**What the task asks**
Find the line with "left back paw: (528, 303)" in the entries below, then reproduce it and every line after it down to and including the line with "left front paw: (724, 620)", exactly.

**Data shown**
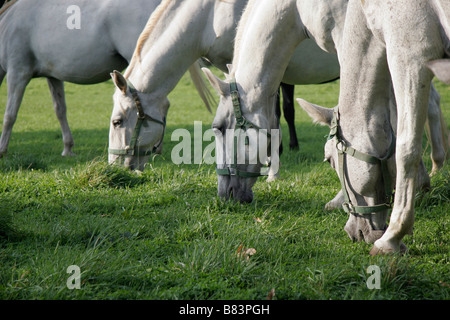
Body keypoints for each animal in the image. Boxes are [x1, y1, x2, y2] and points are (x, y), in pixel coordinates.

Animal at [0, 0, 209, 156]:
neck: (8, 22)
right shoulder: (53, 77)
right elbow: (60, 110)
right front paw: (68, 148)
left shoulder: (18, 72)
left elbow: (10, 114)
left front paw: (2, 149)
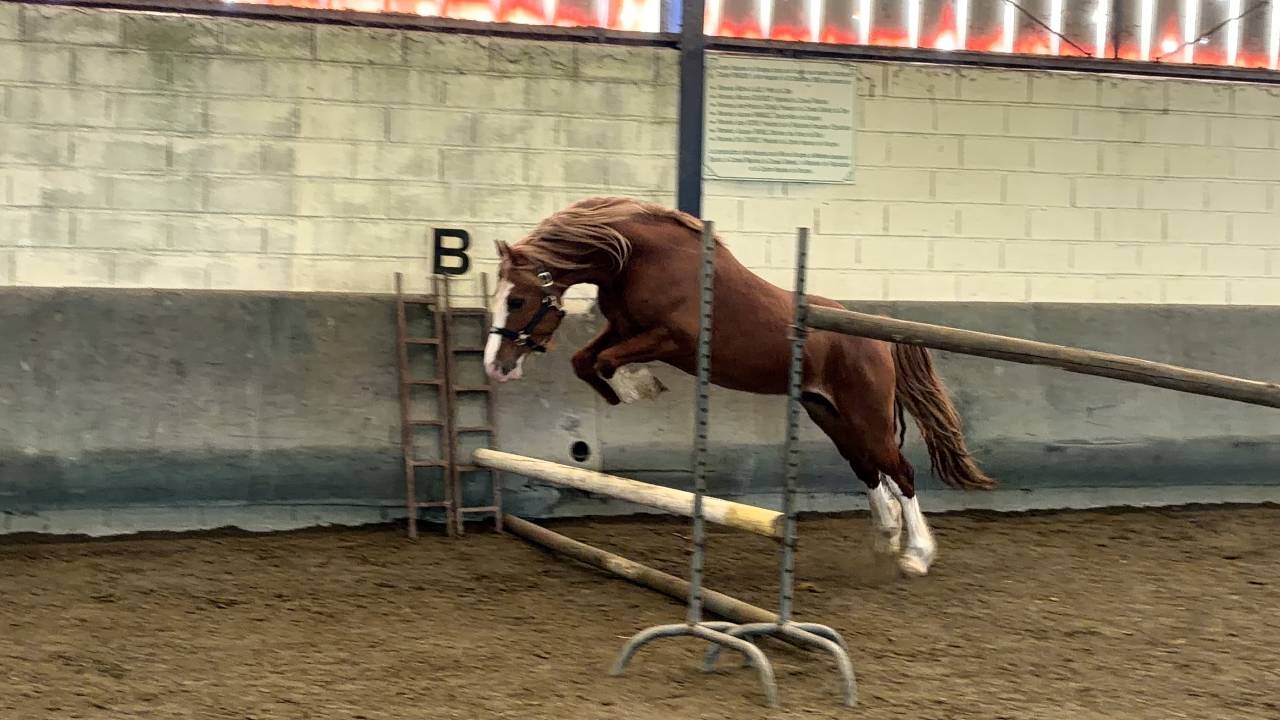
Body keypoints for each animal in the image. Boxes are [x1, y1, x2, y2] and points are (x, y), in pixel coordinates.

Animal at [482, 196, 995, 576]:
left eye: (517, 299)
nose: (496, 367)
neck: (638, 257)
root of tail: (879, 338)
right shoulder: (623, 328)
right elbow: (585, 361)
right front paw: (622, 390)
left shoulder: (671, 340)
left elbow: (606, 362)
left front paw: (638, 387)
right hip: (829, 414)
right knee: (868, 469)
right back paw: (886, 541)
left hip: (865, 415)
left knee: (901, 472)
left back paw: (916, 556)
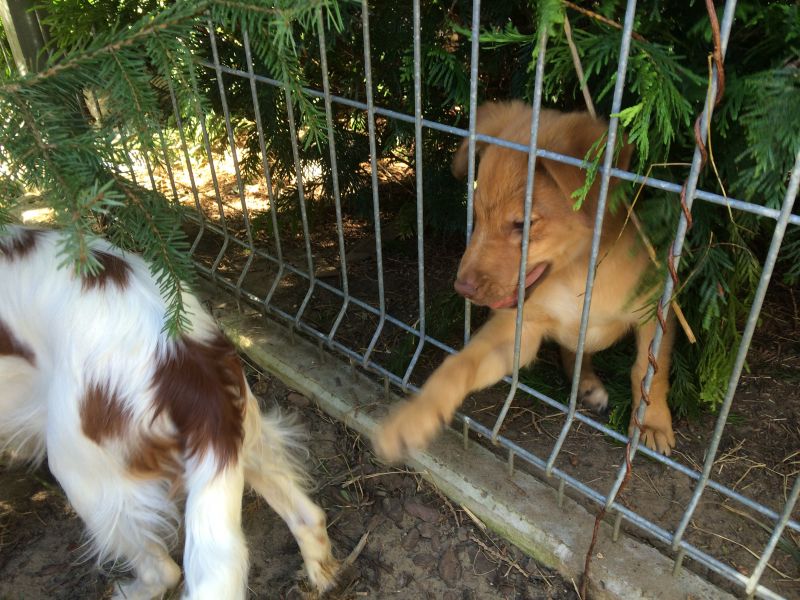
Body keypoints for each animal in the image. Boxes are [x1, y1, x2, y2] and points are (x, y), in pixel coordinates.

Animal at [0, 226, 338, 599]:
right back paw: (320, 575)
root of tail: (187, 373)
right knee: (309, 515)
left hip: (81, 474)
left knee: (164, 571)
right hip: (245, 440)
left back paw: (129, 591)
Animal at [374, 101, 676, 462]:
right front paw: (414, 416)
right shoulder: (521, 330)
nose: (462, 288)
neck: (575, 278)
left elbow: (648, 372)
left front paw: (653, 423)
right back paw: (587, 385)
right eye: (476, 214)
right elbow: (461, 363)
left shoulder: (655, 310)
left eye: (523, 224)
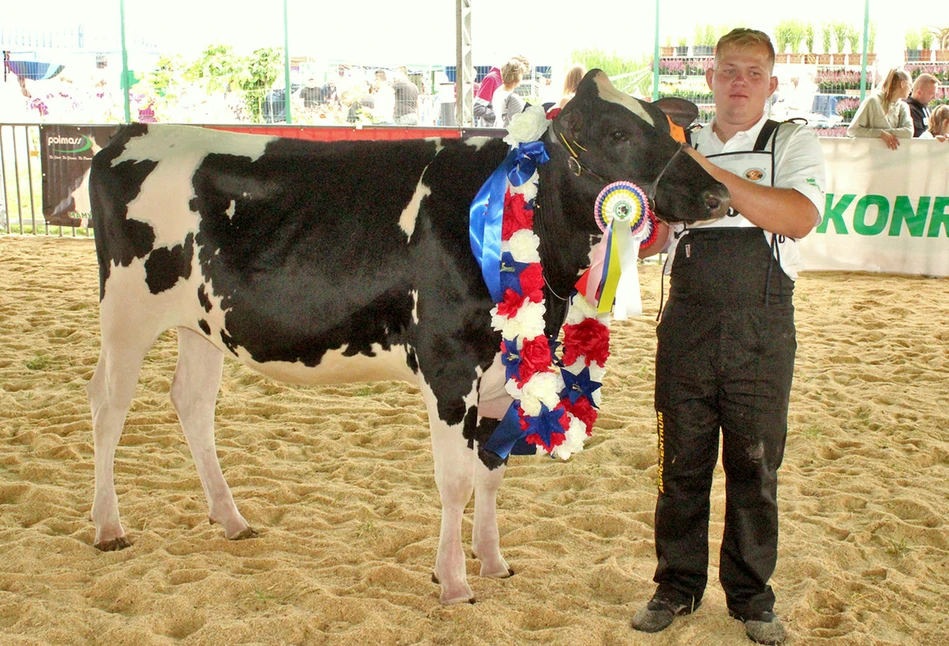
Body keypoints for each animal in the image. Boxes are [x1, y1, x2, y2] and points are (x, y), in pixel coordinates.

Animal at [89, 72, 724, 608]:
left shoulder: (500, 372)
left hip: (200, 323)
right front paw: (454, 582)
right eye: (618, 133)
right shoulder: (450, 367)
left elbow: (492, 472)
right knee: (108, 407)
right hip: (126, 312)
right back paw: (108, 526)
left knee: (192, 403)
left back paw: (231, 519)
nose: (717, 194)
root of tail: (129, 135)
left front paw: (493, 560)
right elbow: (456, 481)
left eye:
* * *
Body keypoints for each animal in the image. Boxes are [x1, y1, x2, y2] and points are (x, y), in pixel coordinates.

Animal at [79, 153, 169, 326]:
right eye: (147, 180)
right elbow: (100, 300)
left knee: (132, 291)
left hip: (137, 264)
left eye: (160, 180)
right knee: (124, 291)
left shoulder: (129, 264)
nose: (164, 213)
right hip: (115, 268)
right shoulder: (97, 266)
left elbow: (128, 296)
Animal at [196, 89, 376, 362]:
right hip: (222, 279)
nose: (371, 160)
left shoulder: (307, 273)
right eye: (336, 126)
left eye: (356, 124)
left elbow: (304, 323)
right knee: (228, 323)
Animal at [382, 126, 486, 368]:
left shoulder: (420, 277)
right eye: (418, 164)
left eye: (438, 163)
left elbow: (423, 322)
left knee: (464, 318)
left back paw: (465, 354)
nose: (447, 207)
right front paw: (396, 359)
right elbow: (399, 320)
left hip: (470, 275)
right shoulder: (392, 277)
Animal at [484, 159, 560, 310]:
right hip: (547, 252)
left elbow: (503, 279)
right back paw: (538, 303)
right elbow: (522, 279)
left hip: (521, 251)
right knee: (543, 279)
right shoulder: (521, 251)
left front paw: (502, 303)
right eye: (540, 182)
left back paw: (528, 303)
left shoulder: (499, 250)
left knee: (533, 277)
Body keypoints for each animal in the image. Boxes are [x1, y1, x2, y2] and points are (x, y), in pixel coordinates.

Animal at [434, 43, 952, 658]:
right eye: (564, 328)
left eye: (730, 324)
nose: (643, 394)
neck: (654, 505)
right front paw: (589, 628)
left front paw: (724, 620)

**Solved exercise**
left back paw: (528, 303)
left shoulder: (499, 250)
left knee: (533, 277)
Body keypoints for each animal in the image. Boxes are [x1, y1, x2, y2] and points are (x, y), in pixel coordinates.

Animal at [434, 43, 952, 658]:
right eye: (564, 328)
left eye: (730, 324)
nose: (643, 394)
neck: (654, 505)
right front paw: (589, 628)
left front paw: (724, 620)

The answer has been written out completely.